Pourquoi Tapie remonte à cheval

Bernard Tapie, le 21 juin 2012. (MAXPPP)

L’acteur et hommes d’affaires -ancien ministre de François Mitterrand- a fait sensation en se portant acquéreur (contre le vœu de l’Elysée, qui a tout fait pour le bloquer) des trois journaux-phares du sud-est de la France : La Provence, Nice-Matin et Corse-Matin. Au-delà –il s’en défend mollement- il rêve de la mairie de Marseille. En tout cas, c’est le grand retour en politique du transgressif Tapie.

 La réapparition sur l’avant-scène politique du radical (de gauche ou de droite, selon les époques) Bernard Tapie en agace plus d’un, et c’est peu dire. Mais beaucoup se disent sceptiques sur les chances de l’ex-président de l’OM de réussir son nouveau pari, aux contours il est vrai encore flous.

Les cinq atouts de Tapie

Pourtant, Tapie ne manque pas d’atouts. On peut en énumérer cinq.

1. Une fois de plus, le comédien vient de faire, à 70 ans, la démonstration qu’il savait créer l’événement et prendre tout  monde à contrepied. De retour sur scène au moment ou personne ne s’y attendait, c’est lui, pour l’heure, qui mène le jeu. Pris de court, ses adversaires cherchent une parade.

2. Les attaques contre ce patron de presse interventionniste sont compréhensibles mais, globalement, dérisoires. Outre que tout patron, quel qu’il soit, n’a pas vocation à se transformer en statue de cire et peut légitimement espérer que « son »  journal, peu ou prou, lui ressemble, il est évident qu’en 2012 la presse écrite  -qui vit une crise une crise structurelle très profonde- n’est plus du tout ce qu’elle était il y a 25 ans. Starisé par son « atterrissage » à La Provence, Tapie comptera moins demain par les « Une » de ses journaux ou par ses hypothétiques éditos que par son aptitude, à partir de son bureau de Pdg,  à occuper le terrain. Un registre dans lequel, jusqu’à preuve du contraire, il excelle.
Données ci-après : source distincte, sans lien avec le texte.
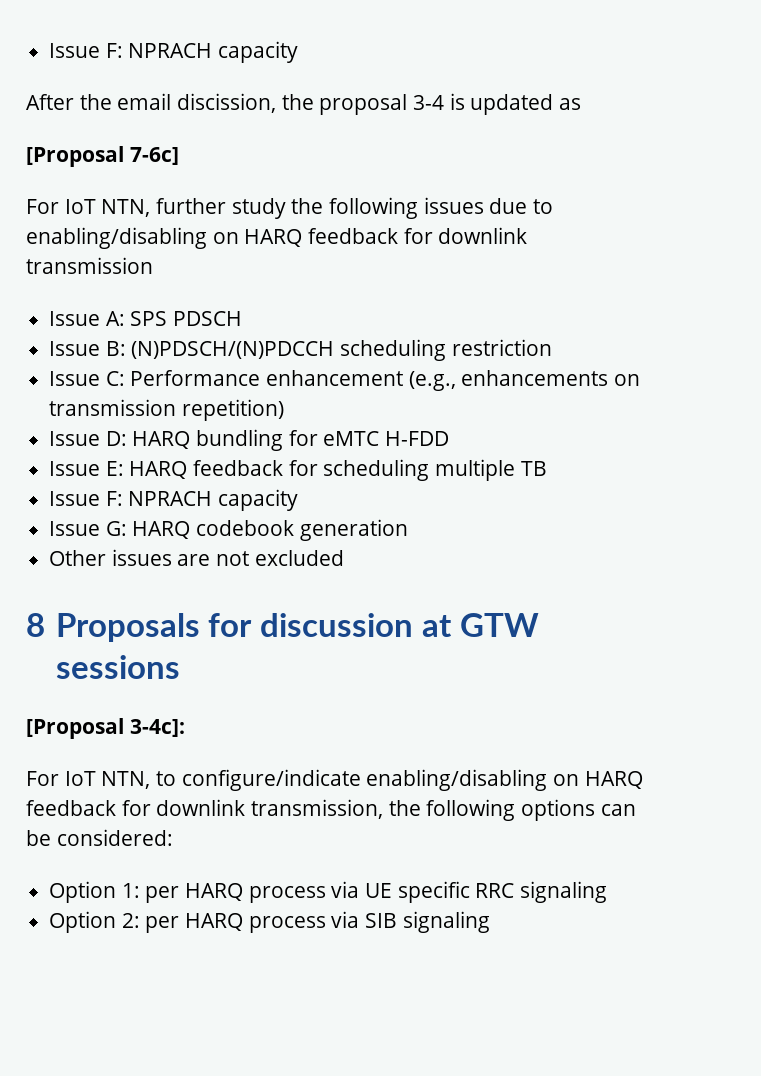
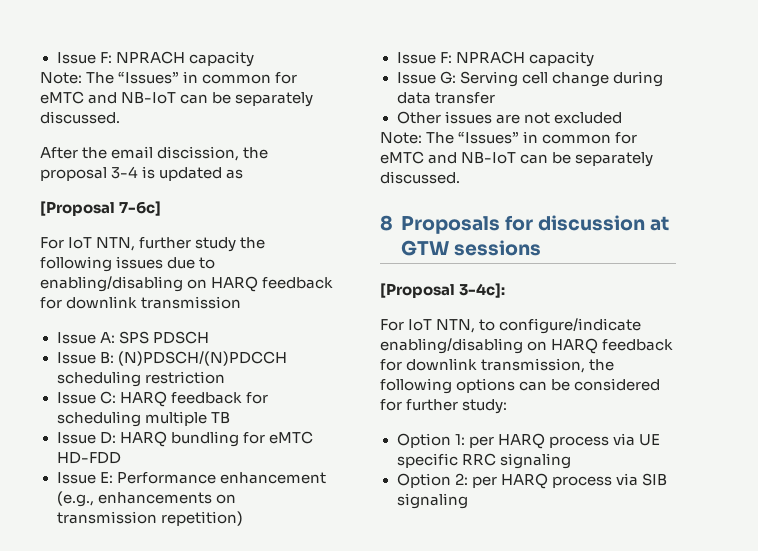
[49,41,299,63] Issue F: NPRACH capacity -> [56,51,254,67] [40,71,298,84] [40,91,314,107] [40,111,120,124] Issue F: NPRACH capacity // Note: The “Issues” in common for eMTC and NB-IoT can be separately discussed.
(125, 378) none -> [119,391,268,407] [56,411,230,427] [56,431,313,447] [56,452,121,464] [56,472,113,484] HARQ feedback for scheduling multiple TB // Issue D: HARQ bundling for eMTC HD-FDD // Issue E:
[49,429,450,451] [49,459,547,481] // Issue D: HARQ bundling for eMTC H-FDD // Issue E: HARQ feedback for scheduling multiple TB -> (243, 518) none
[132,519,408,541] HARQ codebook generation -> [459,71,663,87] [396,92,495,104] Serving cell change during data transfer
(344, 558) none -> [380,131,638,144] [380,151,654,167] [380,171,460,184] // Note: The “Issues” in common for eMTC and NB-IoT can be separately discussed.
[56,829,173,846] considered: -> [574,378,661,391] [380,399,508,414] considered for further study:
3. La scène politique marseillaise est aujourd’hui… peu encombrée. Jean-Marie Le Pen est en fin de parcours.  Le sénateur-maire UMP Jean-Claude Gaudin aussi, à sa façon, même s’il en faut pas sous-estimer ses qualités de puncheur. Battu aux législatives, Renaud Muselier,  le dauphin, l’éternel héritier gaulliste, s’est éloigné. En principe définitivement. Affaibli par l’affaire Guérini et par les tracas judiciaires de la députée Sylvie Andrieux, le PS marseillais se porte mal, et manque d’un homme (ou d’une femme) à poigne. Même si l’ex-« royaliste » Patrick Menucci rêve d’être celui-là. Bref, il y a, sinon un vide, en tout cas  des  vides que Tapie, si le fisc (actionné par Bercy) ne le fait pas trébucher, peut demain parfaitement combler.

4.  Les nouvelles générations s’entendent dire que Tapie, jadis, a commis des horreurs (ou des erreurs ?). Mais les générations en question ne connaissent pas la face ombreuse du personnage, qui lui a valu de connaître la prison. Tapie a payé, et  de l’eau a passé sous les ponts. Evoquer aujourd’hui les « affaires » d’antan, pour beaucoup de jeunes Marseillais, c’est remontrer à Charlemagne. Seuls comptent pour eux  l’OM et le charisme.

5. L’heure est sinon au populisme, en tout cas à ceux qui font –qu’on  s’en réjouisse ou pas- un pied-de-nez à des partis affaiblis et à une classe politique discutée: Jean-Luc Mélenchon, Marine Le Pen, Arnaud Montebourg, voire Jean-François Copé. Et demain le marseillais Tapie ?

L’exaspération de l’Elysée

Les chances de l’intéressé, dans pareil contexte, de réussir son come-back sont donc, à priori, loin d’être négligeables. Sans doute est-il aujourd’hui l’homme à abattre. Mais, s’il résiste aux coups, il peut  être en 2017   « le » faiseur de roi, en tout cas l’homme incontournable.

On comprend, du coup, l’exaspération de l’Elysée vis-à-vis de ce ténor encombrant, imprévisible et devenu trop sarkozyste pour être… fréquentable.